週刊BCN 2010年09月13日vol.1349掲載

▼富士通、NEC、日立製作所、日本IBMなど、国内大手ITベンダーがクラウド事業で目指す方向性が大筋みえてきた。これまでは、築いてきた顧客層を「プライベートクラウド」という形で再度囲い込む戦略を打ち出し、既存パートナーとの関係を度外視していた節があったが、どうやら現チャネル構造を変えずにクラウドを推進する体制が築けつつあるようだ。

▼クラウド時代に入って、SI(システム・インテグレーション)パートナーのビジネスで大きく変わることがある。「売り方」だ。いままではメーカーの製品を組み合わせて、クライアント/サーバー(C/S)型とカスタマイズの「人月単価」などで儲けていた。「モノ」売りから、これからは「サービス」を売ることになるのだ。

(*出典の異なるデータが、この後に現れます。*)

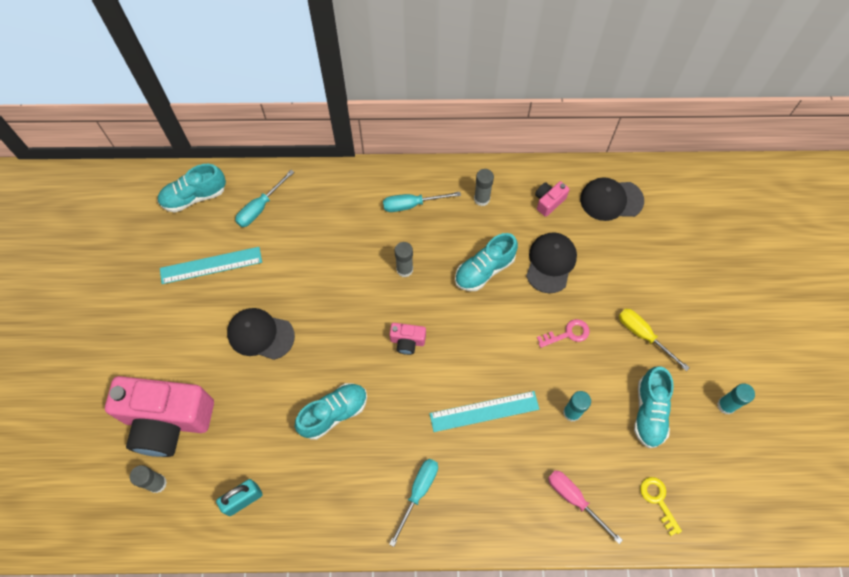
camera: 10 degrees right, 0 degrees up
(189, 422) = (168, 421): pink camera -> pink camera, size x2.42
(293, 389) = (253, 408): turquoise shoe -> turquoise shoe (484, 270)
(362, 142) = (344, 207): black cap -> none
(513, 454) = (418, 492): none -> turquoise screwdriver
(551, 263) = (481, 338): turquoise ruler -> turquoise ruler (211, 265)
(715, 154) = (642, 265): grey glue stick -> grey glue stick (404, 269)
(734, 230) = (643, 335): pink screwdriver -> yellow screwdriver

▼大手ITベンダーなどの基盤(IaaSやPaaSなど)を借りての事業展開か、その基盤ノウハウの伝授を受け、自前で、サービス基盤をつくって顧客へ提供するか、である。その際には、従来のSIノウハウが使えなくなる可能性がある一方で、サービスをどう組み合わせて納品するか、という支援能力が必要になる。SI力ではなく、サービス力で選ばれる時代が来る。

▼NEC幹部はこう言う。「いまは、基幹システムは自社にC/S型で置いておく傾向がある。ただ、これも2017年にはクラウドに移行するだろう」。すべてのITインフラがクラウド化され、IT業界のビジネスモデルが大きく変貌する。備えをいましておかなければ、手遅れになる。